Recorded data:
------------------------------------------------
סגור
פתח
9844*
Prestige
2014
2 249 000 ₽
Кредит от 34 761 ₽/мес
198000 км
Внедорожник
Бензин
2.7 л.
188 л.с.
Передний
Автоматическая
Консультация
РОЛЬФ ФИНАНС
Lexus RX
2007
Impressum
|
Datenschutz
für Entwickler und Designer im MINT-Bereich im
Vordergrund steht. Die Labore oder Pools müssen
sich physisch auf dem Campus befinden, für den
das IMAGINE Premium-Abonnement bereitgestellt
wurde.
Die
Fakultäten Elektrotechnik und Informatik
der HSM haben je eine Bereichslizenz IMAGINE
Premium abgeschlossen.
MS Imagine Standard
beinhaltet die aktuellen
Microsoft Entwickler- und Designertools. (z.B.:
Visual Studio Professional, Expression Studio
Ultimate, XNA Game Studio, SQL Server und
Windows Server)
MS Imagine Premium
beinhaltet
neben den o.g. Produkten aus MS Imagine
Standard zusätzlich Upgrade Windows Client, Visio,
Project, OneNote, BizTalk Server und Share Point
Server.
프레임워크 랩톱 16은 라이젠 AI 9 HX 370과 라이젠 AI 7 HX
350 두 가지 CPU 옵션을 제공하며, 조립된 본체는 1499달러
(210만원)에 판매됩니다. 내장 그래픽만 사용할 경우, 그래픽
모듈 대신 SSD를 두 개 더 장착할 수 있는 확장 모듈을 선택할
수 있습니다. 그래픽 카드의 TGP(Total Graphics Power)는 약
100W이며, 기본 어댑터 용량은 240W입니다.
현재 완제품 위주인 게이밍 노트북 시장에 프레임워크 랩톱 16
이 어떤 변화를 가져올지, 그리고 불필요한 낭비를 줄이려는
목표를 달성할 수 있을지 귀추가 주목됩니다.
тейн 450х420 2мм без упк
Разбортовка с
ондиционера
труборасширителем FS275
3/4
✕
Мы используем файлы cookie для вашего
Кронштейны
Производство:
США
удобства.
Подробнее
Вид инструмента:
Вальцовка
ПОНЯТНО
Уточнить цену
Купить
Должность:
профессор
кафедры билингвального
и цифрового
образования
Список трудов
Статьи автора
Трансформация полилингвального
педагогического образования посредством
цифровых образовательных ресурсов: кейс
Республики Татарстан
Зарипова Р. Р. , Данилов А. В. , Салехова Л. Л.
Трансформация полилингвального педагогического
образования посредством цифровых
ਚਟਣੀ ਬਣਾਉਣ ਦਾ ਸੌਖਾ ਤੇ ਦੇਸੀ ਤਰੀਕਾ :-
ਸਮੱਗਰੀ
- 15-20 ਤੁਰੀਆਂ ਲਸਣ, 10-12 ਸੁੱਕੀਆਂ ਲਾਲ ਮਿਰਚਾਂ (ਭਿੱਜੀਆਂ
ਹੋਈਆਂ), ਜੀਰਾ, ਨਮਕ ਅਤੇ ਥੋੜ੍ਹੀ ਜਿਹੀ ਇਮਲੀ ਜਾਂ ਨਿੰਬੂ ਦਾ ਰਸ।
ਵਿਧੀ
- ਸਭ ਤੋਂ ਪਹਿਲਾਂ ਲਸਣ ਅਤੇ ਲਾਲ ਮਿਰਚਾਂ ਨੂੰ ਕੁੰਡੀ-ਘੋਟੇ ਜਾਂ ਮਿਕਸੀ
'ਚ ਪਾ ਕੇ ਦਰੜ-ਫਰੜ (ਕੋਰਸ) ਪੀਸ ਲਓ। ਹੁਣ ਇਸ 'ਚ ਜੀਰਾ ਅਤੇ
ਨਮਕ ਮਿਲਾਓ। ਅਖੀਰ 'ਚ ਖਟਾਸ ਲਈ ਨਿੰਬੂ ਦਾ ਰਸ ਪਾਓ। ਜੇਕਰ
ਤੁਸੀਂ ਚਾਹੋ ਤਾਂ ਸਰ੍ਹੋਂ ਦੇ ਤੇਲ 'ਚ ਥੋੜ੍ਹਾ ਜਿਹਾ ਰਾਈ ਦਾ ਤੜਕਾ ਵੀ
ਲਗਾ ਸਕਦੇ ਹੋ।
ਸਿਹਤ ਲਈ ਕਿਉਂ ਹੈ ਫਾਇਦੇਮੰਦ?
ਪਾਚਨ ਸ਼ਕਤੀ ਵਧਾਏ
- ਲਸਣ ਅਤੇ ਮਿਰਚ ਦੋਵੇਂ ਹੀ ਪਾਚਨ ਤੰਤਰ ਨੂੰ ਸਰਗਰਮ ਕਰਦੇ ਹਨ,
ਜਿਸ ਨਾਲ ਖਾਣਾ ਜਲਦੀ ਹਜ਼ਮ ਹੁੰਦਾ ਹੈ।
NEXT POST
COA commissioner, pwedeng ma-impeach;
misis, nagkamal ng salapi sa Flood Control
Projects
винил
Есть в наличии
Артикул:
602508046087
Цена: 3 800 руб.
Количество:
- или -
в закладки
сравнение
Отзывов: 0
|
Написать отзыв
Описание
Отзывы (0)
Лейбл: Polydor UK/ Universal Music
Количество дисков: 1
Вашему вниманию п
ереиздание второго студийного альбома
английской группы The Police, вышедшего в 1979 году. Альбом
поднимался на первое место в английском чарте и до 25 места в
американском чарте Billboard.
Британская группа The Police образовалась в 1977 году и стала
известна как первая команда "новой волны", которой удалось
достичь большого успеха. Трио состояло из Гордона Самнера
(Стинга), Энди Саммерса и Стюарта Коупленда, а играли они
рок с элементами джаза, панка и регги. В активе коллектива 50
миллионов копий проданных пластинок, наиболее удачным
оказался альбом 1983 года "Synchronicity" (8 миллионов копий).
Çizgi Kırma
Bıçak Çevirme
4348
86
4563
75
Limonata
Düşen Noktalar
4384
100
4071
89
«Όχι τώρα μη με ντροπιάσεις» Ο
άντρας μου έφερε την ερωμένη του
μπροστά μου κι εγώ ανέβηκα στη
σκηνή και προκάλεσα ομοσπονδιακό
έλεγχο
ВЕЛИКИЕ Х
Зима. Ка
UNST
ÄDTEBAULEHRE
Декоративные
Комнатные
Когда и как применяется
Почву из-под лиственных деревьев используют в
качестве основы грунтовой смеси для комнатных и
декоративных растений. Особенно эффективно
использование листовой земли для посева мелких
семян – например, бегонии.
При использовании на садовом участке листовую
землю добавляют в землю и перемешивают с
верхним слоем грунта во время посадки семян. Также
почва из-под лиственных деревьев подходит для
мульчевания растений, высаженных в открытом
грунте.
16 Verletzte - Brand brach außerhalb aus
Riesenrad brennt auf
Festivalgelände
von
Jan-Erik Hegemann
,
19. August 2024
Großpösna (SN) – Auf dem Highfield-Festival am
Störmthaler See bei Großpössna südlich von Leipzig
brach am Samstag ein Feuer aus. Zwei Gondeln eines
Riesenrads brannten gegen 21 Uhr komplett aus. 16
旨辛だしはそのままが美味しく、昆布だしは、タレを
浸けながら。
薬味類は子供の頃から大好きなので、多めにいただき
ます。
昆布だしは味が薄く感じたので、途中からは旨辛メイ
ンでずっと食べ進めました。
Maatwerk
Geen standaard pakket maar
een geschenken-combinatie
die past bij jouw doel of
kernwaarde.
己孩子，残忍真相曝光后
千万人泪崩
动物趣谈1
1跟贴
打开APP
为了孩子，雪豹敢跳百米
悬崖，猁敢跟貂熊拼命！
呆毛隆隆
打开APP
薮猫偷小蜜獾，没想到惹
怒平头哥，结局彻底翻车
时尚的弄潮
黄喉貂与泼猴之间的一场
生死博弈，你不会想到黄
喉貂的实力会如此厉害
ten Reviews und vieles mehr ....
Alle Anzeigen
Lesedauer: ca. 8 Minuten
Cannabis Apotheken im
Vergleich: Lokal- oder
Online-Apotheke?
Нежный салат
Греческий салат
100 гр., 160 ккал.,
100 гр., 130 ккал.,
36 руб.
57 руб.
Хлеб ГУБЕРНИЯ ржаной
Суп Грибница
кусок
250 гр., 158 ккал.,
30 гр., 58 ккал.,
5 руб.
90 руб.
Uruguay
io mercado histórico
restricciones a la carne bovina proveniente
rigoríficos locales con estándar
------------------------------------------------
• Assignment:
Retype the data above, from its first line through the line containing "Microsoft Entwickler- und", with both of those lines included.

• Task output:
סגור
פתח
9844*
Prestige
2014
2 249 000 ₽
Кредит от 34 761 ₽/мес
198000 км
Внедорожник
Бензин
2.7 л.
188 л.с.
Передний
Автоматическая
Консультация
РОЛЬФ ФИНАНС
Lexus RX
2007
Impressum
|
Datenschutz
für Entwickler und Designer im MINT-Bereich im
Vordergrund steht. Die Labore oder Pools müssen
sich physisch auf dem Campus befinden, für den
das IMAGINE Premium-Abonnement bereitgestellt
wurde.
Die
Fakultäten Elektrotechnik und Informatik
der HSM haben je eine Bereichslizenz IMAGINE
Premium abgeschlossen.
MS Imagine Standard
beinhaltet die aktuellen
Microsoft Entwickler- und Designertools. (z.B.:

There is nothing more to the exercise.